— BEGIN PROVIDED RECORDS —

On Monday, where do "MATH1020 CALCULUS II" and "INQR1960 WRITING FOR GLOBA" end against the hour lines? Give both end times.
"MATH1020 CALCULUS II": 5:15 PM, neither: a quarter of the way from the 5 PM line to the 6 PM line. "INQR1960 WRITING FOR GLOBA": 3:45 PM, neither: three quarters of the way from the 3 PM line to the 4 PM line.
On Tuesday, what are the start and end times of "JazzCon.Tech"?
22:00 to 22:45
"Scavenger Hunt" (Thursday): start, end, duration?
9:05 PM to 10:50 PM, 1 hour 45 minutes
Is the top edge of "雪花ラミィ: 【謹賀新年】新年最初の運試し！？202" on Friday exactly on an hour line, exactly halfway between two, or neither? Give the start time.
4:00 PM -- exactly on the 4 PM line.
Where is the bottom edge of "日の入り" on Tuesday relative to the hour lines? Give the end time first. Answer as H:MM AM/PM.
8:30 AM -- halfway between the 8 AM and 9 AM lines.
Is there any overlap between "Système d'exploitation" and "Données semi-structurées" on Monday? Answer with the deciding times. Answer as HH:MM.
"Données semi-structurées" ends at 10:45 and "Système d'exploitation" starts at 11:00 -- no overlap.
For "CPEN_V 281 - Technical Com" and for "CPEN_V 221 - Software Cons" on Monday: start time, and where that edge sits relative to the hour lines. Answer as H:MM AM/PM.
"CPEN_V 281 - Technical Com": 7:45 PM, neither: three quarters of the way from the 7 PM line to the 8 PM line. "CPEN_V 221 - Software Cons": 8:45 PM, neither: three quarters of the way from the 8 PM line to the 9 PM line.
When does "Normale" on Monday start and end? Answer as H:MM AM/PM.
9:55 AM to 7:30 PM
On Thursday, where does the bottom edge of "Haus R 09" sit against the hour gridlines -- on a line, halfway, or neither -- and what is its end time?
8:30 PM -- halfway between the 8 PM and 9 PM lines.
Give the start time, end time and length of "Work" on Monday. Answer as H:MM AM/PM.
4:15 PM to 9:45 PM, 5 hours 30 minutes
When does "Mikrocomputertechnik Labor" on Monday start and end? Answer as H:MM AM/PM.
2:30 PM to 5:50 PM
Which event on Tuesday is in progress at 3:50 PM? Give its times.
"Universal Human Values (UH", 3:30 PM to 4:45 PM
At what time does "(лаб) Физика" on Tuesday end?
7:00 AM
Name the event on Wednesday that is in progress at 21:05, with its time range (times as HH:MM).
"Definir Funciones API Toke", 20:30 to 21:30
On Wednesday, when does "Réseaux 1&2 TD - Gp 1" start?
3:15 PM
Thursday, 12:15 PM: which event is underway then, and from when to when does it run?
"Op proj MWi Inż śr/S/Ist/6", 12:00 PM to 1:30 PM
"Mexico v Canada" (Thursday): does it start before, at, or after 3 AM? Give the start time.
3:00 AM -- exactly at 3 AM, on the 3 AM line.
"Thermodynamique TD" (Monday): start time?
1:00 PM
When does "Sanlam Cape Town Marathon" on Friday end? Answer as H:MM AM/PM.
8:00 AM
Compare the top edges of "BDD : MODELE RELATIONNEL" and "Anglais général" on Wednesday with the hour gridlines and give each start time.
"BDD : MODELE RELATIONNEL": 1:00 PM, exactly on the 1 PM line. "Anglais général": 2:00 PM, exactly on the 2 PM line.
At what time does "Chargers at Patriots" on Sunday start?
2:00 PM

— END PROVIDED RECORDS —

▶ **WHAT THE TASK ASKS**: Lay out the stretch from the line containing "AM? Give the start time." through the end of the items as a two-column CSV with the header item_text,answer. Give one row per item, with each field quoted and any line breaks turned into spaces.

▶ **THE COMPLETED TASK**:
item_text,answer
"""Mexico v Canada"" (Thursday): does it start before, at, or after 3 AM? Give the start time.","3:00 AM -- exactly at 3 AM, on the 3 AM line."
"""Thermodynamique TD"" (Monday): start time?","1:00 PM"
"When does ""Sanlam Cape Town Marathon"" on Friday end? Answer as H:MM AM/PM.","8:00 AM"
"Compare the top edges of ""BDD : MODELE RELATIONNEL"" and ""Anglais général"" on Wednesday with the hour gridlines and give each start time.","""BDD : MODELE RELATIONNEL"": 1:00 PM, exactly on the 1 PM line. ""Anglais général"": 2:00 PM, exactly on the 2 PM line."
"At what time does ""Chargers at Patriots"" on Sunday start?","2:00 PM"